INSTRUCTION → Please set down the data again exactly, minus the pictures.

^^^^

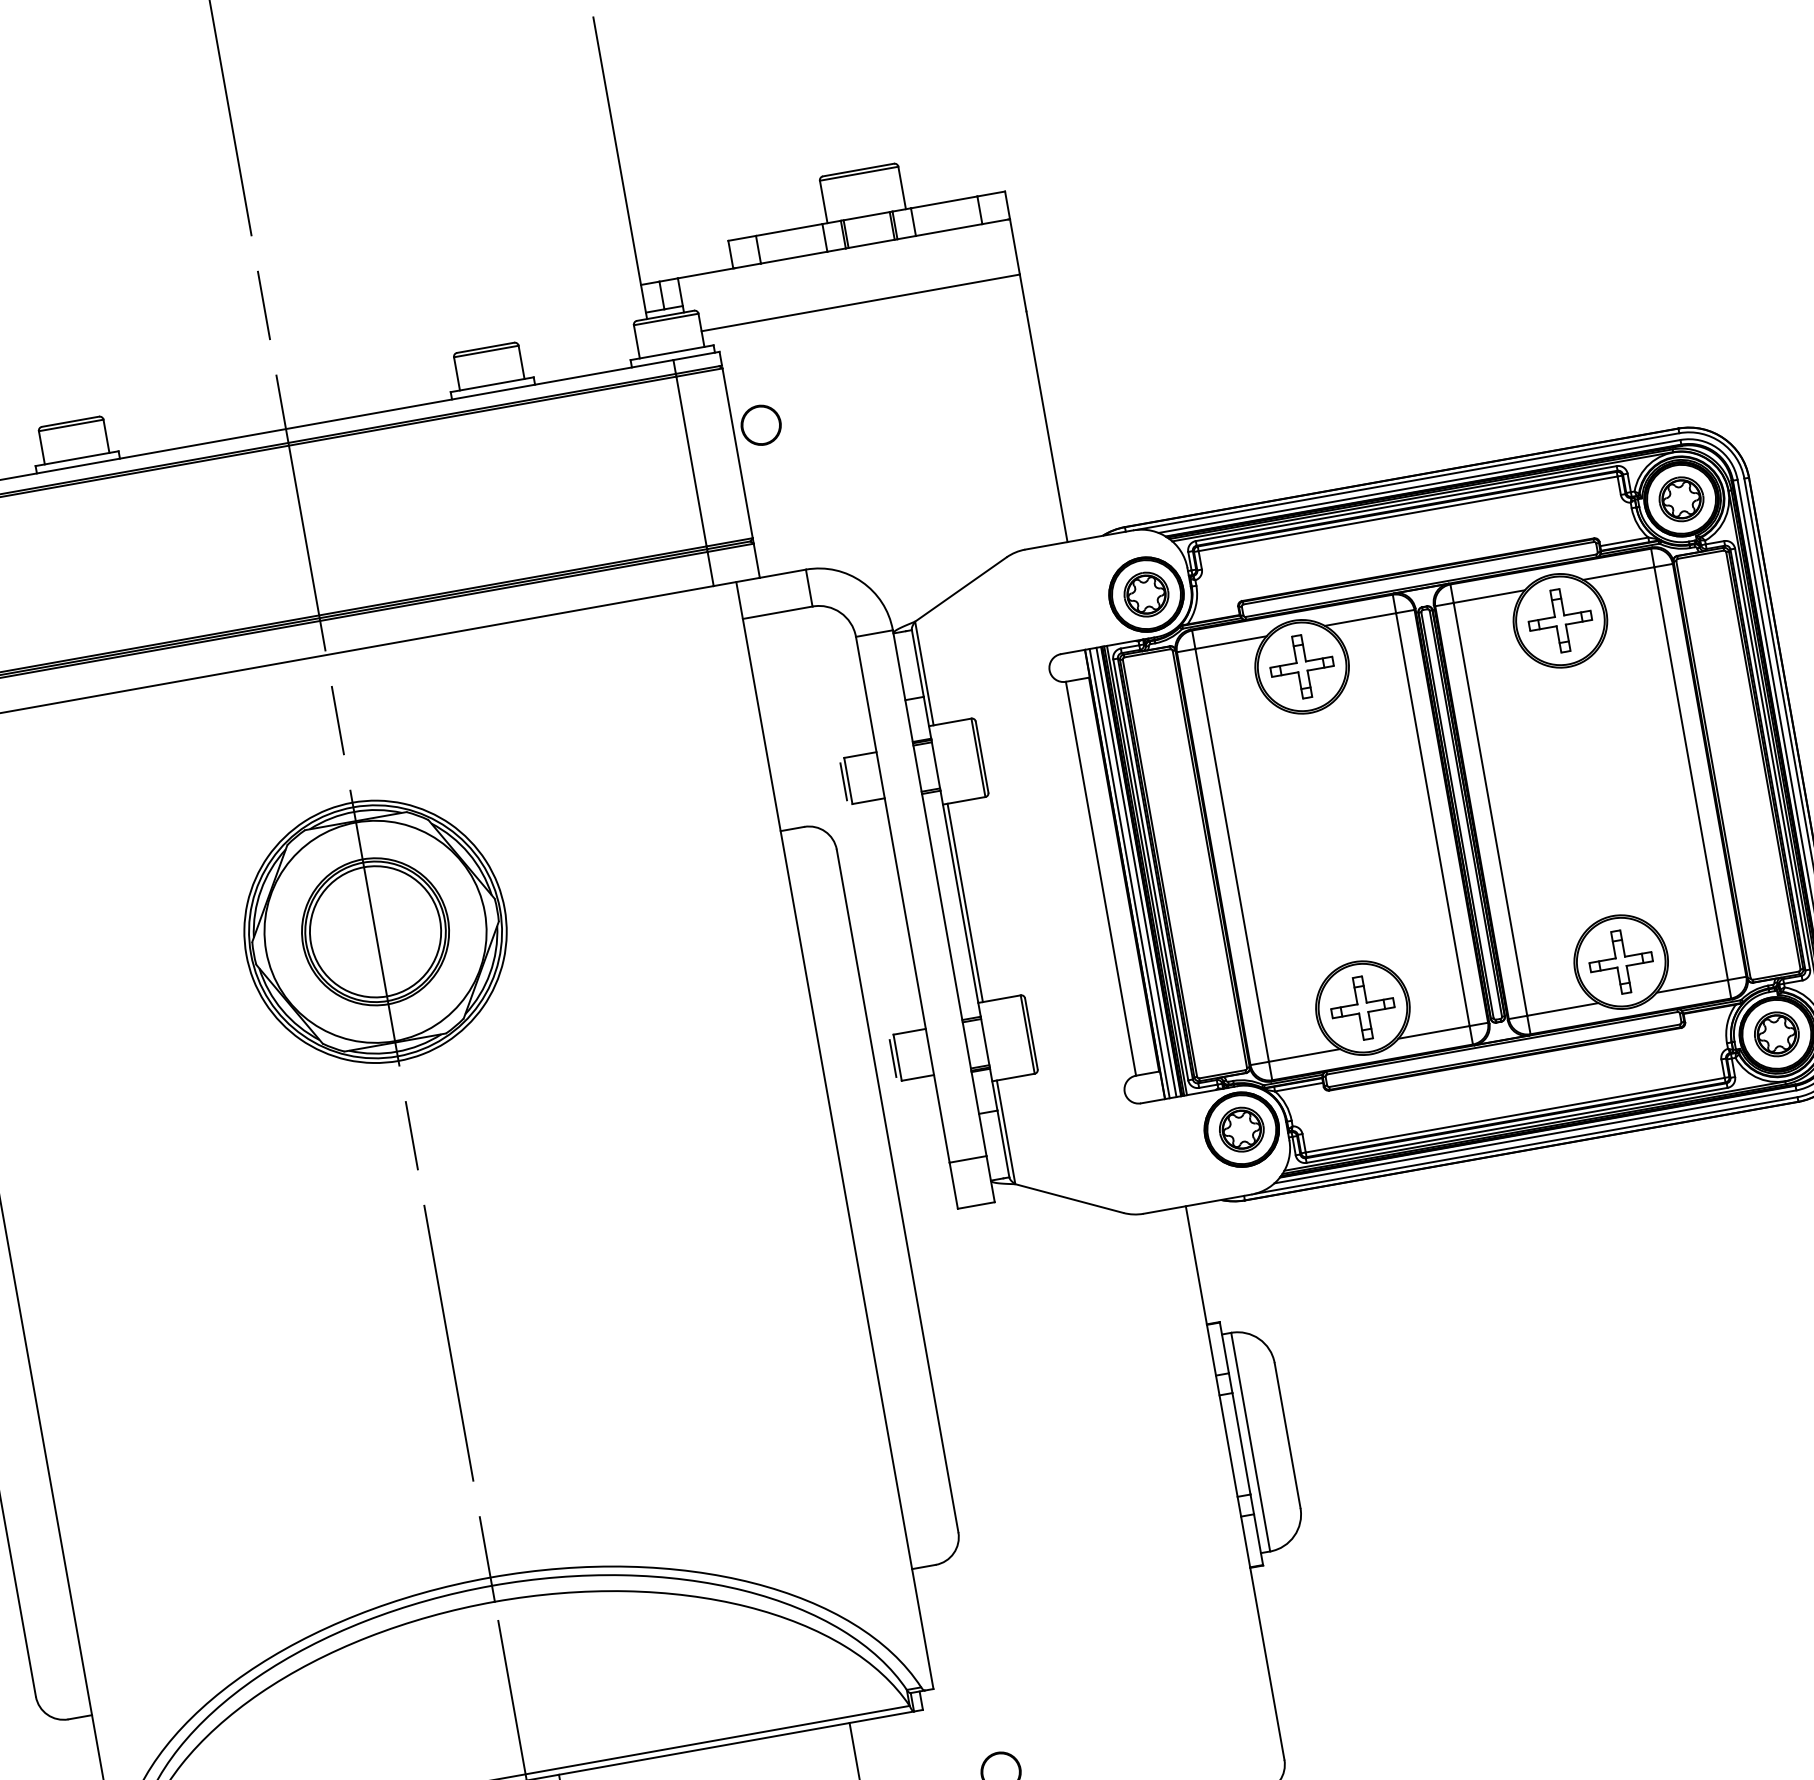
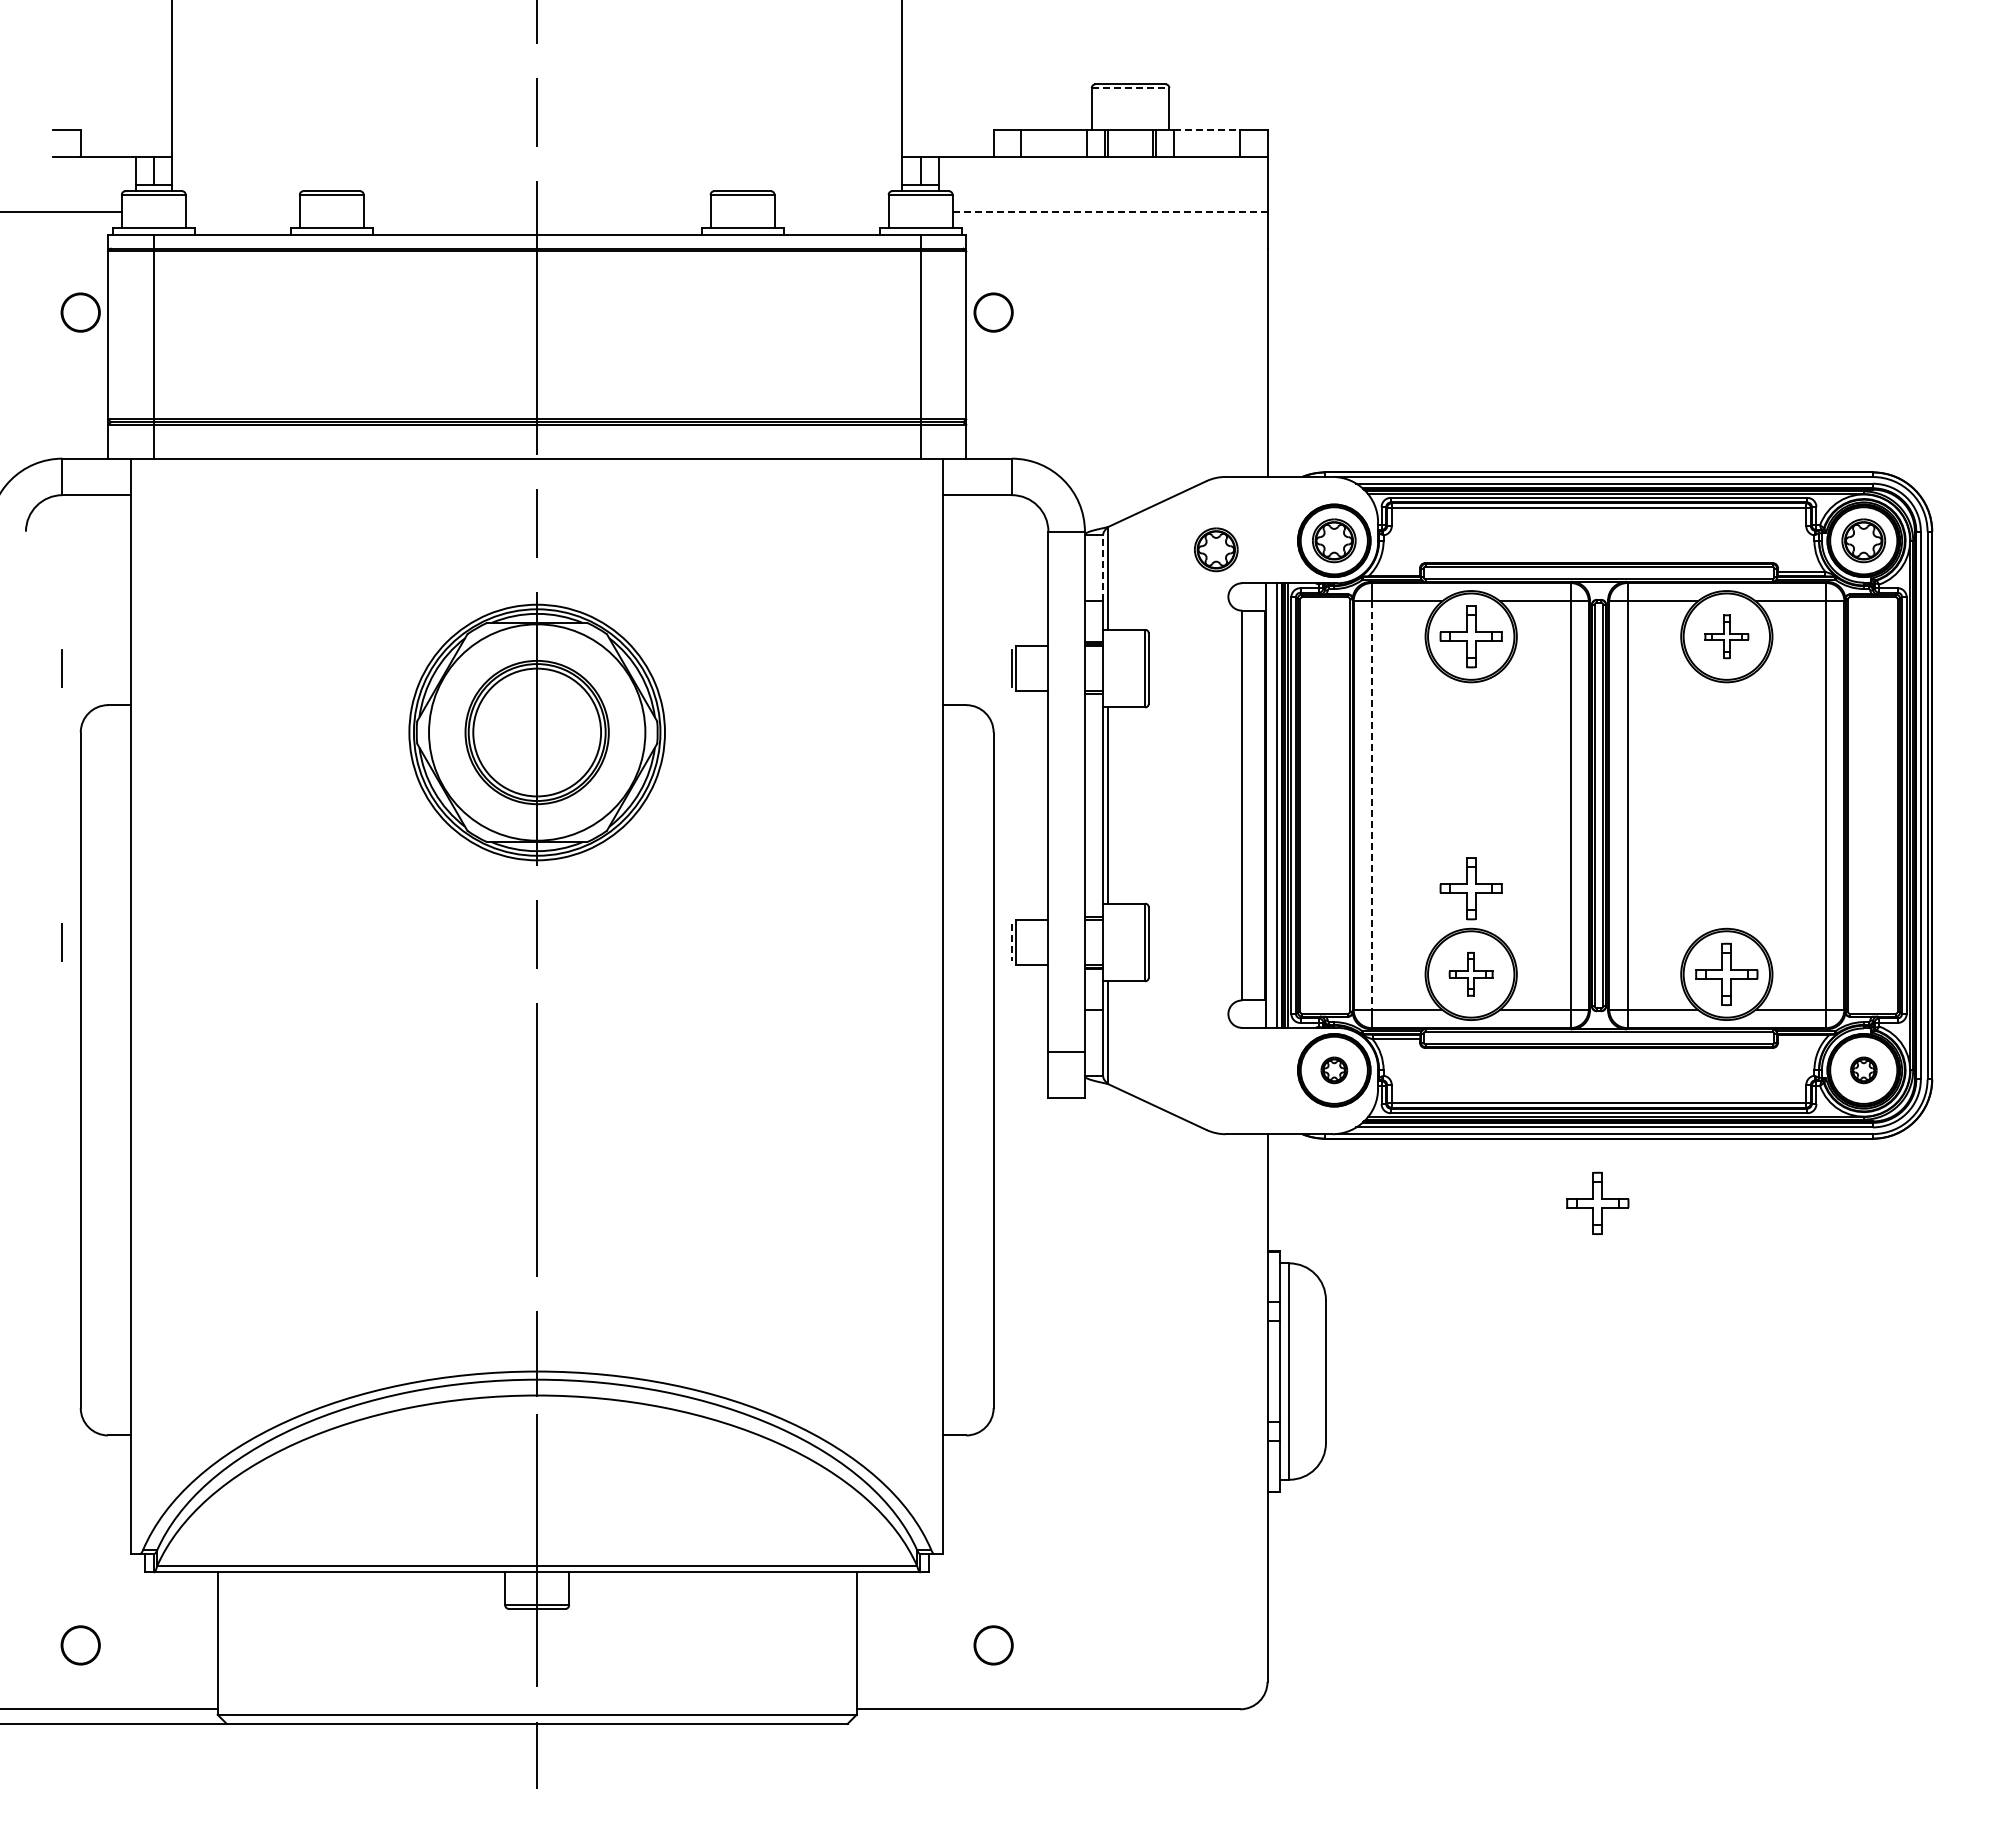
line: (859, 174) -> (1130, 88), solid -> dashed
line: (944, 202) -> (1207, 130), solid -> dashed
line: (861, 303) -> (1110, 212), solid -> dashed
part: (1560, 620) -> (1726, 636), size x0.7
part: (1029, 624) -> (1216, 549), added
line: (918, 663) -> (1103, 567), solid -> dashed
line: (1231, 856) -> (1371, 806), solid -> dashed
line: (1129, 873) -> (1270, 805), removed
part: (1346, 921) -> (1470, 888), added
part: (1362, 1007) -> (1470, 973), size x0.7
part: (1776, 1034) -> (1863, 1070), size x0.6
line: (892, 1059) -> (1011, 943), solid -> dashed
part: (1242, 1129) -> (1334, 1070), size x0.6
part: (1531, 1215) -> (1597, 1202), added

^^^^

RESPONSE →
line: (859, 174) -> (1130, 88), solid -> dashed
line: (944, 202) -> (1207, 130), solid -> dashed
line: (861, 303) -> (1110, 212), solid -> dashed
part: (1560, 620) -> (1726, 636), size x0.7
part: (1029, 624) -> (1216, 549), added
line: (918, 663) -> (1103, 567), solid -> dashed
line: (1231, 856) -> (1371, 806), solid -> dashed
line: (1129, 873) -> (1270, 805), removed
part: (1346, 921) -> (1470, 888), added
part: (1362, 1007) -> (1470, 973), size x0.7
part: (1776, 1034) -> (1863, 1070), size x0.6
line: (892, 1059) -> (1011, 943), solid -> dashed
part: (1242, 1129) -> (1334, 1070), size x0.6
part: (1531, 1215) -> (1597, 1202), added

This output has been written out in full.